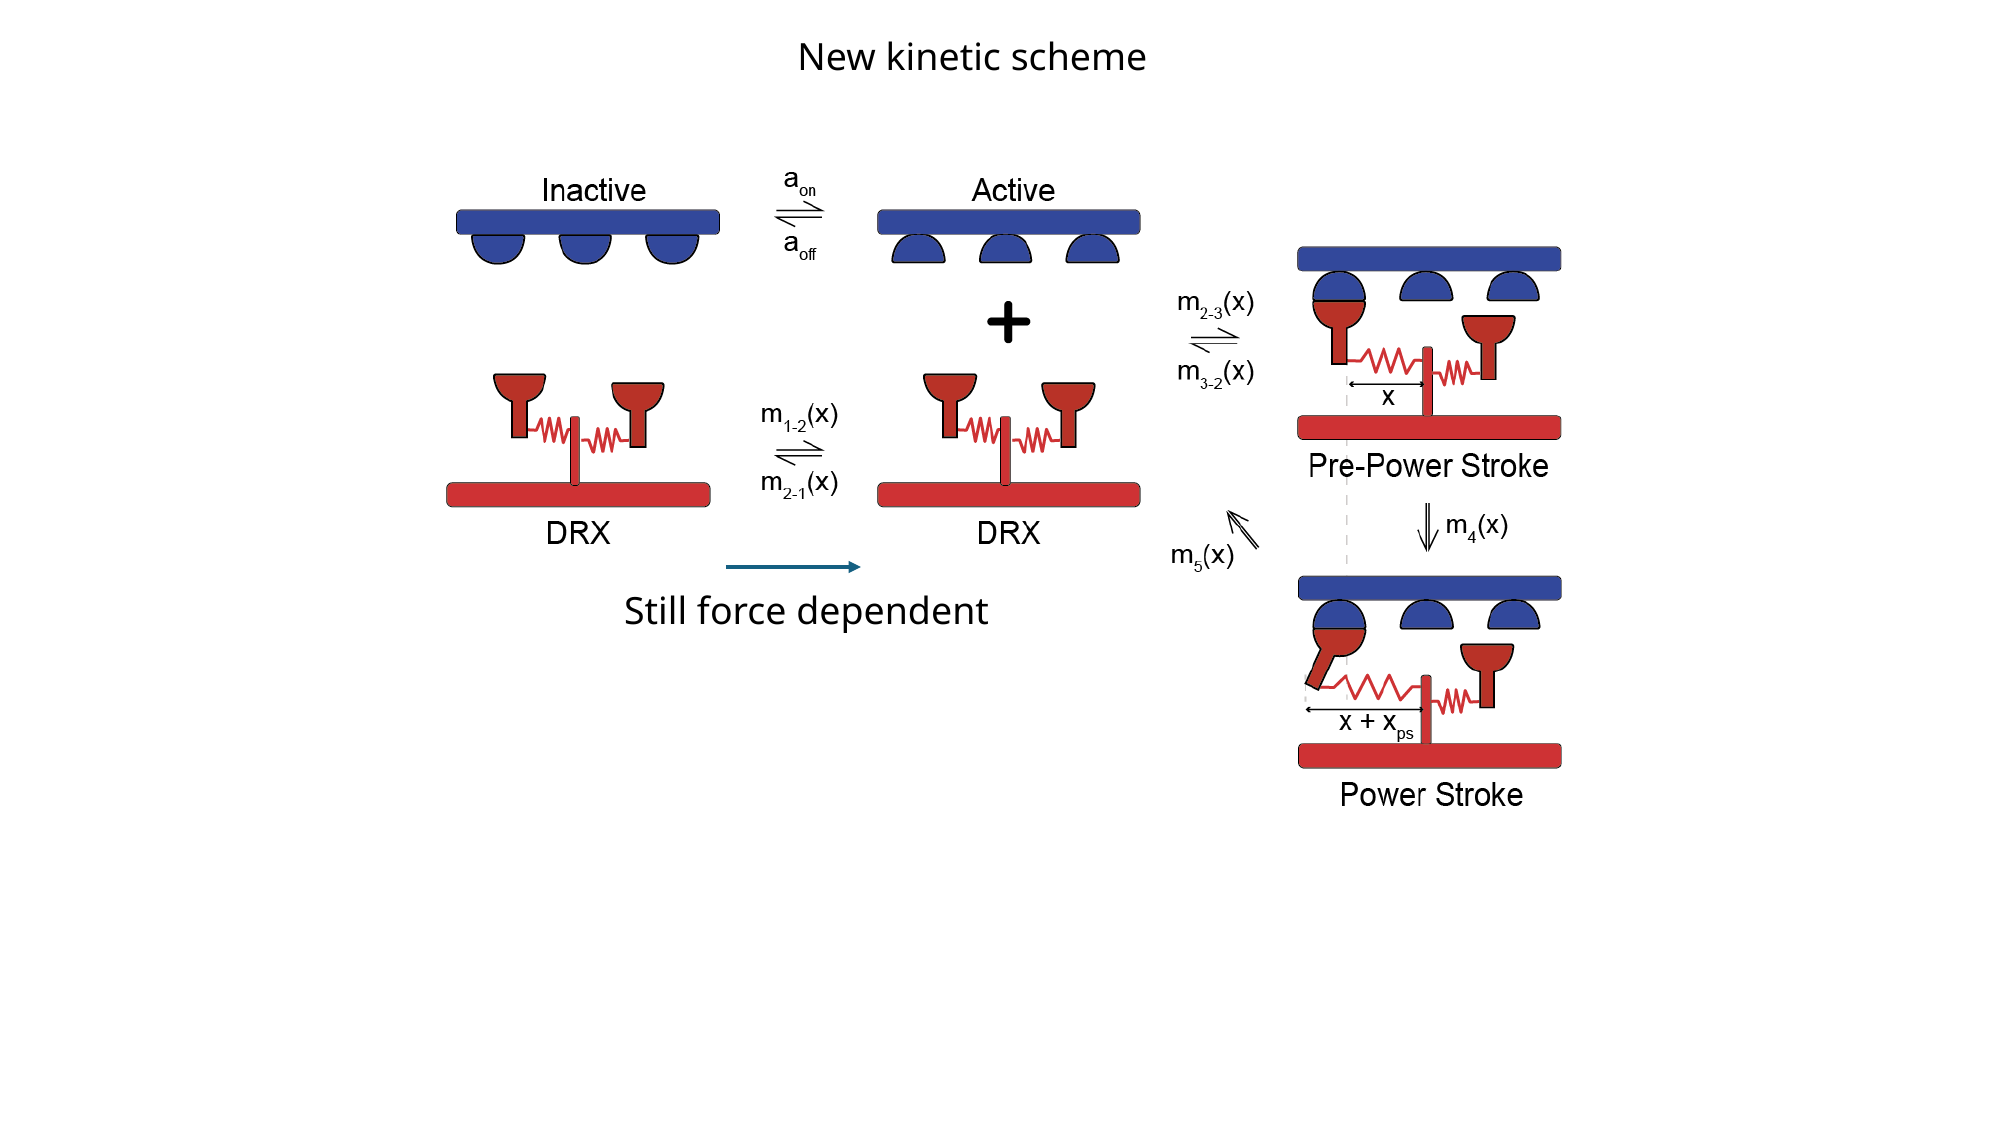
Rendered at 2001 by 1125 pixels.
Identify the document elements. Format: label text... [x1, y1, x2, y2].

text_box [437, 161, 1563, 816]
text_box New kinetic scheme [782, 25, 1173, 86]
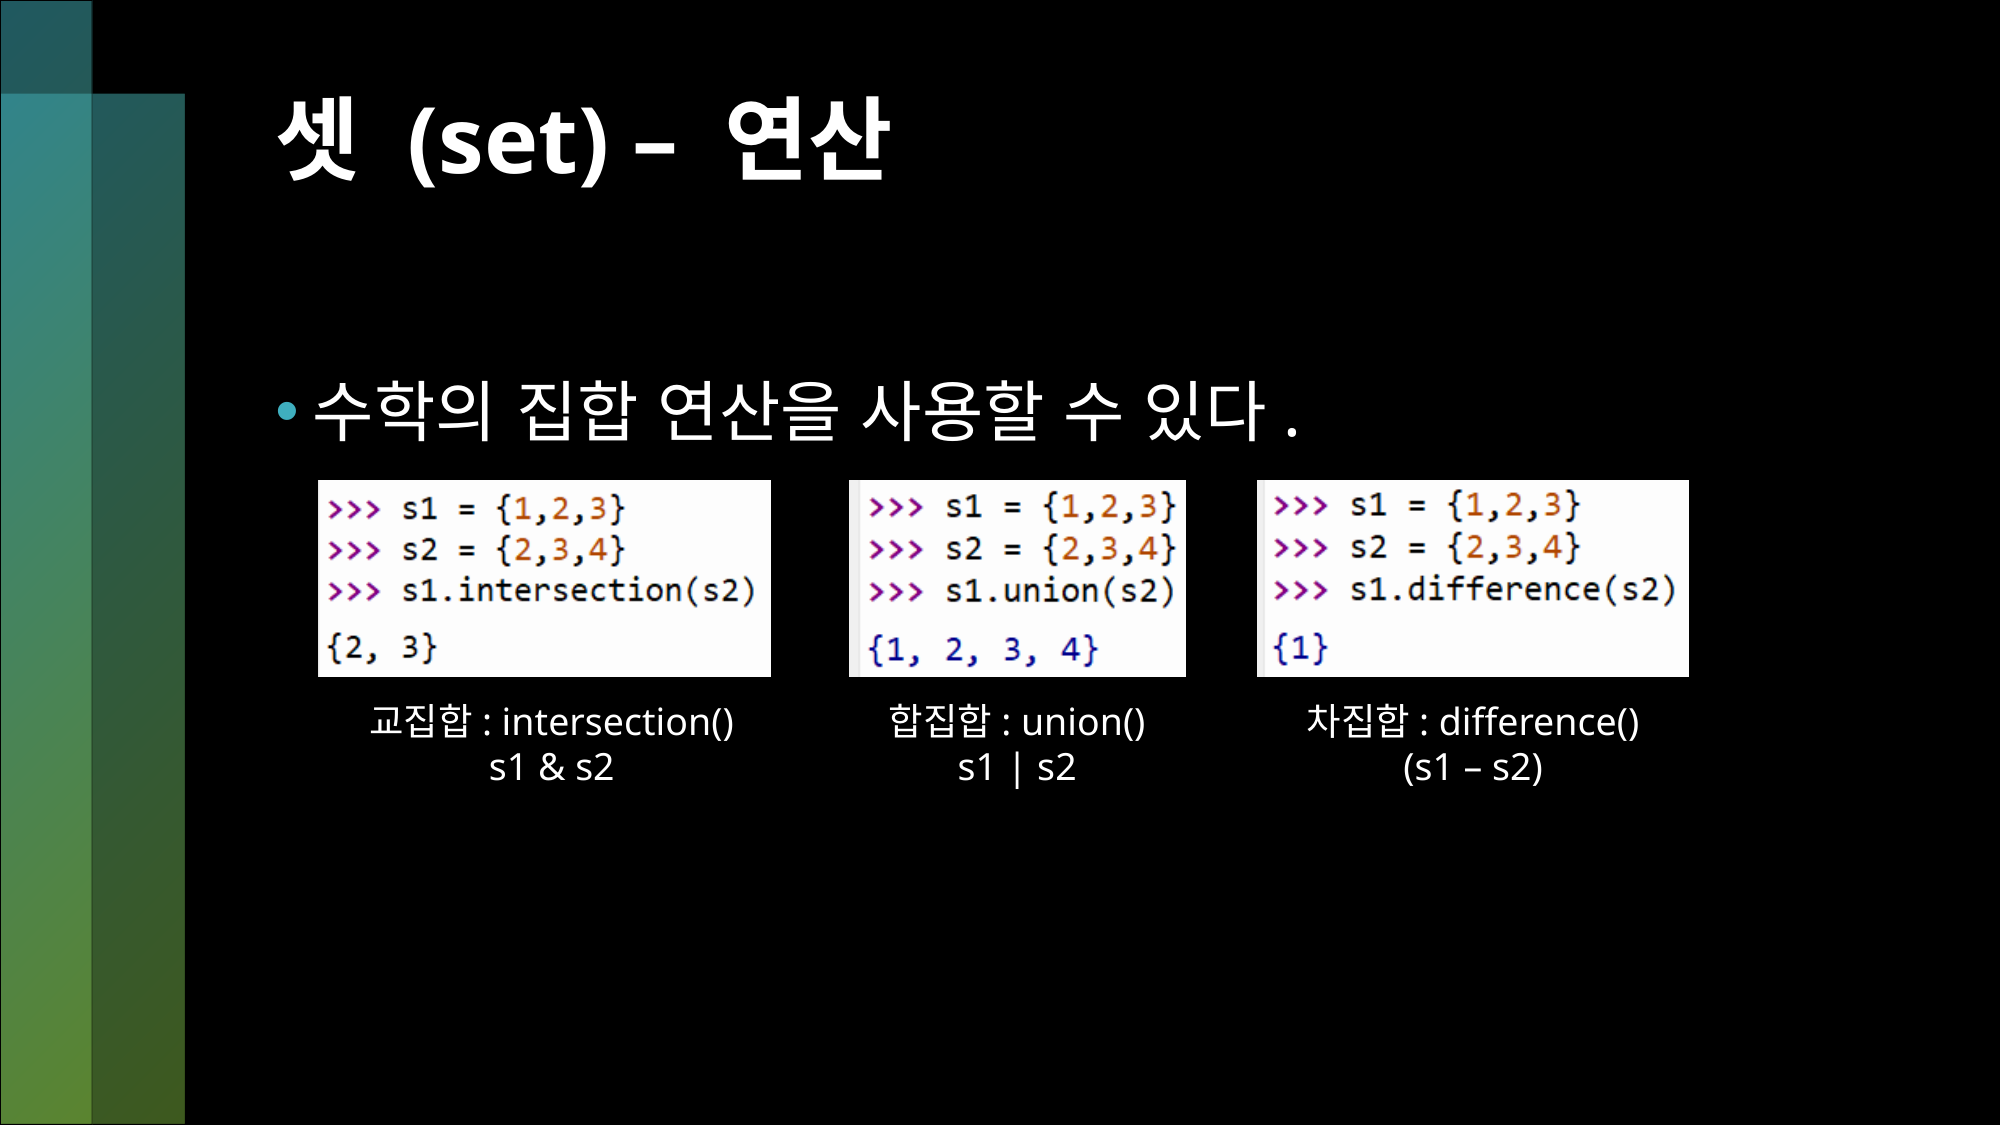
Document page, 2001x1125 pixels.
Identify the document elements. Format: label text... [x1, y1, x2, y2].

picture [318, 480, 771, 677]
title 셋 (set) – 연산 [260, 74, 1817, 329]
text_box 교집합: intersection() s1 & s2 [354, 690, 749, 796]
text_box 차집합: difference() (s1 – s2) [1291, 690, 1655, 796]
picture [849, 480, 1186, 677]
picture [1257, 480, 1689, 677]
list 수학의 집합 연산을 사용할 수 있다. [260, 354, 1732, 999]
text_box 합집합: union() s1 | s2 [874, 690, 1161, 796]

--------------------------------------------------

> Assignment: The whole of the data above needs retyping exactly, with pictures omitted.

> Output for this task:
Rendered at 2001 by 1125 pixels.
Identify the document elements. Format: label text... [x1, y1, x2, y2].

text_box [437, 161, 1563, 816]
text_box New kinetic scheme [782, 25, 1173, 86]
Document page, 2001x1125 pixels.
Identify the document elements. Format: label text... [x1, y1, x2, y2].

picture [318, 480, 771, 677]
title 셋 (set) – 연산 [260, 74, 1817, 329]
text_box 교집합: intersection() s1 & s2 [354, 690, 749, 796]
text_box 차집합: difference() (s1 – s2) [1291, 690, 1655, 796]
picture [849, 480, 1186, 677]
picture [1257, 480, 1689, 677]
list 수학의 집합 연산을 사용할 수 있다. [260, 354, 1732, 999]
text_box 합집합: union() s1 | s2 [874, 690, 1161, 796]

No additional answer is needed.